(EXERCISE MATERIAL begins)

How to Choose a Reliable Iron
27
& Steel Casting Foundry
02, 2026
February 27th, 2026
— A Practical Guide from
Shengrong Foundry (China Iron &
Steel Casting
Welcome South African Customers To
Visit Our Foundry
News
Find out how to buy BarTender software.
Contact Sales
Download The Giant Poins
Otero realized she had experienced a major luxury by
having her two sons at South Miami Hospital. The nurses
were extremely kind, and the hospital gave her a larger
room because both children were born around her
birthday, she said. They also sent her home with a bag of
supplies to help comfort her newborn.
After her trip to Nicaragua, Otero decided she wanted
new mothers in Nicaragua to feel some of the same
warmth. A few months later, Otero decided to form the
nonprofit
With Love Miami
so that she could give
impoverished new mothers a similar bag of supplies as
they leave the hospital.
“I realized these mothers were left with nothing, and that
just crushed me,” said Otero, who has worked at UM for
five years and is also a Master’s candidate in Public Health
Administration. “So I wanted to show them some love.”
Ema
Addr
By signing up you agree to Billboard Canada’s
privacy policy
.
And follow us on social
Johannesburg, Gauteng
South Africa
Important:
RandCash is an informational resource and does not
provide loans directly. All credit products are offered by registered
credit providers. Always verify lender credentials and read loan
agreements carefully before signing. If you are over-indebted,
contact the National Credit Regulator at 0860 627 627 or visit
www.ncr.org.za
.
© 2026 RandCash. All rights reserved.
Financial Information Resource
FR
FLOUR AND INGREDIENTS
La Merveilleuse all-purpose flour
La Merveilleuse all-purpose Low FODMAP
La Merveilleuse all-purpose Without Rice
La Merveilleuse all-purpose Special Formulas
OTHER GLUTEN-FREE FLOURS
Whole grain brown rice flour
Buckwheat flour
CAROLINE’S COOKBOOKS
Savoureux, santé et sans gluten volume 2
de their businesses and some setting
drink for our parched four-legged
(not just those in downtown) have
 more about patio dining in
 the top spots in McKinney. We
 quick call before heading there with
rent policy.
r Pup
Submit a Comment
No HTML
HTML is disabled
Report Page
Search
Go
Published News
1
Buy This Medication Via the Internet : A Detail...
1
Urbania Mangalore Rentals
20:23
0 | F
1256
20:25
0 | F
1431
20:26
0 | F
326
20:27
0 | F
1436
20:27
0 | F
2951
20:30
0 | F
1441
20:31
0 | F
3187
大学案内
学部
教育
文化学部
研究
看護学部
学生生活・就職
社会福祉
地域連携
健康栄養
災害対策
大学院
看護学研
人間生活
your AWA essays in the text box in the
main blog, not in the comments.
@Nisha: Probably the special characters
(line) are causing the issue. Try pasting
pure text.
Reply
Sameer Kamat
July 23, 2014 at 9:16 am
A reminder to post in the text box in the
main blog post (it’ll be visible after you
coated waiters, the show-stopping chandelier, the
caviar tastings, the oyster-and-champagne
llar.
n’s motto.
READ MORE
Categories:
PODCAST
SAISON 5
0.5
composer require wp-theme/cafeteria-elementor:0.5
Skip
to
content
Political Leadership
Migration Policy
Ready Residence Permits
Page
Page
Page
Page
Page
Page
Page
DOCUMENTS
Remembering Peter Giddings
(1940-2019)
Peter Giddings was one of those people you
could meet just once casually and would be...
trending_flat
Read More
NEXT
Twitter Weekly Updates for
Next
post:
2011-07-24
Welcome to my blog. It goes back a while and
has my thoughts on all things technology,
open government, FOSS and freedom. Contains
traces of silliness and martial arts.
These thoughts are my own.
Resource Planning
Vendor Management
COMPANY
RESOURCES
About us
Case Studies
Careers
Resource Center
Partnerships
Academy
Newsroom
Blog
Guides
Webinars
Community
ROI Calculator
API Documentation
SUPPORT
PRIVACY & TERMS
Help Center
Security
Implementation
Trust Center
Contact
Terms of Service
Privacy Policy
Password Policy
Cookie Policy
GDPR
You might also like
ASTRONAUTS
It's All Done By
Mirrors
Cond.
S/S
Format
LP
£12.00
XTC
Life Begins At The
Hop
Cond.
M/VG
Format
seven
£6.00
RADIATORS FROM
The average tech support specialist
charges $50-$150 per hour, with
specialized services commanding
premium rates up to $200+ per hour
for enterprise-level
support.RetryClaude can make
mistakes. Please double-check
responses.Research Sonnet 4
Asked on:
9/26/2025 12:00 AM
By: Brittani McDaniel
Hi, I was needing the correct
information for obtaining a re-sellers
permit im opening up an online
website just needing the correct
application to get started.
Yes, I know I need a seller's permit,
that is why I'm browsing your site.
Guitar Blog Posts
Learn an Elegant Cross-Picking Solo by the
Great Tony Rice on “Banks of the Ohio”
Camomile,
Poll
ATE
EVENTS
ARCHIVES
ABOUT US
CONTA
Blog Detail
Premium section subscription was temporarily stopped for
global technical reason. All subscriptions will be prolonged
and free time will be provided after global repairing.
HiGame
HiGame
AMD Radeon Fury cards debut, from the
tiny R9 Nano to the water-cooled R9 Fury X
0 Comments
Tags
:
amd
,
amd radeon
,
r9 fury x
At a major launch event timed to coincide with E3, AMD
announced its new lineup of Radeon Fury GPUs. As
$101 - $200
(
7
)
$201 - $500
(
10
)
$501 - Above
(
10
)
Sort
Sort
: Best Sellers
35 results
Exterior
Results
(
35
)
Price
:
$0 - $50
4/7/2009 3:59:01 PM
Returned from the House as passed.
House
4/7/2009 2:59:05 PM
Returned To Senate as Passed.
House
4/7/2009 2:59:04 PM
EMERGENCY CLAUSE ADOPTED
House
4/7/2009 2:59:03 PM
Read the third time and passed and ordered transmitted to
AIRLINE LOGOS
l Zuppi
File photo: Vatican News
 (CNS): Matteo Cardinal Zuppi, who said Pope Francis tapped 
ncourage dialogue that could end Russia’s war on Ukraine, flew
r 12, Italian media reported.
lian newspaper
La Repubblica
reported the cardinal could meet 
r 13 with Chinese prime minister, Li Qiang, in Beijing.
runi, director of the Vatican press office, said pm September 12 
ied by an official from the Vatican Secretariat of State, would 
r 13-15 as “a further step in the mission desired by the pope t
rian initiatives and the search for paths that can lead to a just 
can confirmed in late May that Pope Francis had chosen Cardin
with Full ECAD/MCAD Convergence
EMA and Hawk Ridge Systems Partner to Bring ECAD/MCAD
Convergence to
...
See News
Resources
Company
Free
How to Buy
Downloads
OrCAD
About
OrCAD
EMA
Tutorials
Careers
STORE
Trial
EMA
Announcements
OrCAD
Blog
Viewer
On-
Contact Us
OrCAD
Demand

(EXERCISE MATERIAL ends)

ASSIGNED TASK
Reproduce all of the items above, substituting "RandCredit" for every occurrence of "RandCash" and leaving everything else unchanged.

EXPECTED ANSWER
How to Choose a Reliable Iron
27
& Steel Casting Foundry
02, 2026
February 27th, 2026
— A Practical Guide from
Shengrong Foundry (China Iron &
Steel Casting
Welcome South African Customers To
Visit Our Foundry
News
Find out how to buy BarTender software.
Contact Sales
Download The Giant Poins
Otero realized she had experienced a major luxury by
having her two sons at South Miami Hospital. The nurses
were extremely kind, and the hospital gave her a larger
room because both children were born around her
birthday, she said. They also sent her home with a bag of
supplies to help comfort her newborn.
After her trip to Nicaragua, Otero decided she wanted
new mothers in Nicaragua to feel some of the same
warmth. A few months later, Otero decided to form the
nonprofit
With Love Miami
so that she could give
impoverished new mothers a similar bag of supplies as
they leave the hospital.
“I realized these mothers were left with nothing, and that
just crushed me,” said Otero, who has worked at UM for
five years and is also a Master’s candidate in Public Health
Administration. “So I wanted to show them some love.”
Ema
Addr
By signing up you agree to Billboard Canada’s
privacy policy
.
And follow us on social
Johannesburg, Gauteng
South Africa
Important:
RandCredit is an informational resource and does not
provide loans directly. All credit products are offered by registered
credit providers. Always verify lender credentials and read loan
agreements carefully before signing. If you are over-indebted,
contact the National Credit Regulator at 0860 627 627 or visit
www.ncr.org.za
.
© 2026 RandCredit. All rights reserved.
Financial Information Resource
FR
FLOUR AND INGREDIENTS
La Merveilleuse all-purpose flour
La Merveilleuse all-purpose Low FODMAP
La Merveilleuse all-purpose Without Rice
La Merveilleuse all-purpose Special Formulas
OTHER GLUTEN-FREE FLOURS
Whole grain brown rice flour
Buckwheat flour
CAROLINE’S COOKBOOKS
Savoureux, santé et sans gluten volume 2
de their businesses and some setting
drink for our parched four-legged
(not just those in downtown) have
 more about patio dining in
 the top spots in McKinney. We
 quick call before heading there with
rent policy.
r Pup
Submit a Comment
No HTML
HTML is disabled
Report Page
Search
Go
Published News
1
Buy This Medication Via the Internet : A Detail...
1
Urbania Mangalore Rentals
20:23
0 | F
1256
20:25
0 | F
1431
20:26
0 | F
326
20:27
0 | F
1436
20:27
0 | F
2951
20:30
0 | F
1441
20:31
0 | F
3187
大学案内
学部
教育
文化学部
研究
看護学部
学生生活・就職
社会福祉
地域連携
健康栄養
災害対策
大学院
看護学研
人間生活
your AWA essays in the text box in the
main blog, not in the comments.
@Nisha: Probably the special characters
(line) are causing the issue. Try pasting
pure text.
Reply
Sameer Kamat
July 23, 2014 at 9:16 am
A reminder to post in the text box in the
main blog post (it’ll be visible after you
coated waiters, the show-stopping chandelier, the
caviar tastings, the oyster-and-champagne
llar.
n’s motto.
READ MORE
Categories:
PODCAST
SAISON 5
0.5
composer require wp-theme/cafeteria-elementor:0.5
Skip
to
content
Political Leadership
Migration Policy
Ready Residence Permits
Page
Page
Page
Page
Page
Page
Page
DOCUMENTS
Remembering Peter Giddings
(1940-2019)
Peter Giddings was one of those people you
could meet just once casually and would be...
trending_flat
Read More
NEXT
Twitter Weekly Updates for
Next
post:
2011-07-24
Welcome to my blog. It goes back a while and
has my thoughts on all things technology,
open government, FOSS and freedom. Contains
traces of silliness and martial arts.
These thoughts are my own.
Resource Planning
Vendor Management
COMPANY
RESOURCES
About us
Case Studies
Careers
Resource Center
Partnerships
Academy
Newsroom
Blog
Guides
Webinars
Community
ROI Calculator
API Documentation
SUPPORT
PRIVACY & TERMS
Help Center
Security
Implementation
Trust Center
Contact
Terms of Service
Privacy Policy
Password Policy
Cookie Policy
GDPR
You might also like
ASTRONAUTS
It's All Done By
Mirrors
Cond.
S/S
Format
LP
£12.00
XTC
Life Begins At The
Hop
Cond.
M/VG
Format
seven
£6.00
RADIATORS FROM
The average tech support specialist
charges $50-$150 per hour, with
specialized services commanding
premium rates up to $200+ per hour
for enterprise-level
support.RetryClaude can make
mistakes. Please double-check
responses.Research Sonnet 4
Asked on:
9/26/2025 12:00 AM
By: Brittani McDaniel
Hi, I was needing the correct
information for obtaining a re-sellers
permit im opening up an online
website just needing the correct
application to get started.
Yes, I know I need a seller's permit,
that is why I'm browsing your site.
Guitar Blog Posts
Learn an Elegant Cross-Picking Solo by the
Great Tony Rice on “Banks of the Ohio”
Camomile,
Poll
ATE
EVENTS
ARCHIVES
ABOUT US
CONTA
Blog Detail
Premium section subscription was temporarily stopped for
global technical reason. All subscriptions will be prolonged
and free time will be provided after global repairing.
HiGame
HiGame
AMD Radeon Fury cards debut, from the
tiny R9 Nano to the water-cooled R9 Fury X
0 Comments
Tags
:
amd
,
amd radeon
,
r9 fury x
At a major launch event timed to coincide with E3, AMD
announced its new lineup of Radeon Fury GPUs. As
$101 - $200
(
7
)
$201 - $500
(
10
)
$501 - Above
(
10
)
Sort
Sort
: Best Sellers
35 results
Exterior
Results
(
35
)
Price
:
$0 - $50
4/7/2009 3:59:01 PM
Returned from the House as passed.
House
4/7/2009 2:59:05 PM
Returned To Senate as Passed.
House
4/7/2009 2:59:04 PM
EMERGENCY CLAUSE ADOPTED
House
4/7/2009 2:59:03 PM
Read the third time and passed and ordered transmitted to
AIRLINE LOGOS
l Zuppi
File photo: Vatican News
 (CNS): Matteo Cardinal Zuppi, who said Pope Francis tapped 
ncourage dialogue that could end Russia’s war on Ukraine, flew
r 12, Italian media reported.
lian newspaper
La Repubblica
reported the cardinal could meet 
r 13 with Chinese prime minister, Li Qiang, in Beijing.
runi, director of the Vatican press office, said pm September 12 
ied by an official from the Vatican Secretariat of State, would 
r 13-15 as “a further step in the mission desired by the pope t
rian initiatives and the search for paths that can lead to a just 
can confirmed in late May that Pope Francis had chosen Cardin
with Full ECAD/MCAD Convergence
EMA and Hawk Ridge Systems Partner to Bring ECAD/MCAD
Convergence to
...
See News
Resources
Company
Free
How to Buy
Downloads
OrCAD
About
OrCAD
EMA
Tutorials
Careers
STORE
Trial
EMA
Announcements
OrCAD
Blog
Viewer
On-
Contact Us
OrCAD
Demand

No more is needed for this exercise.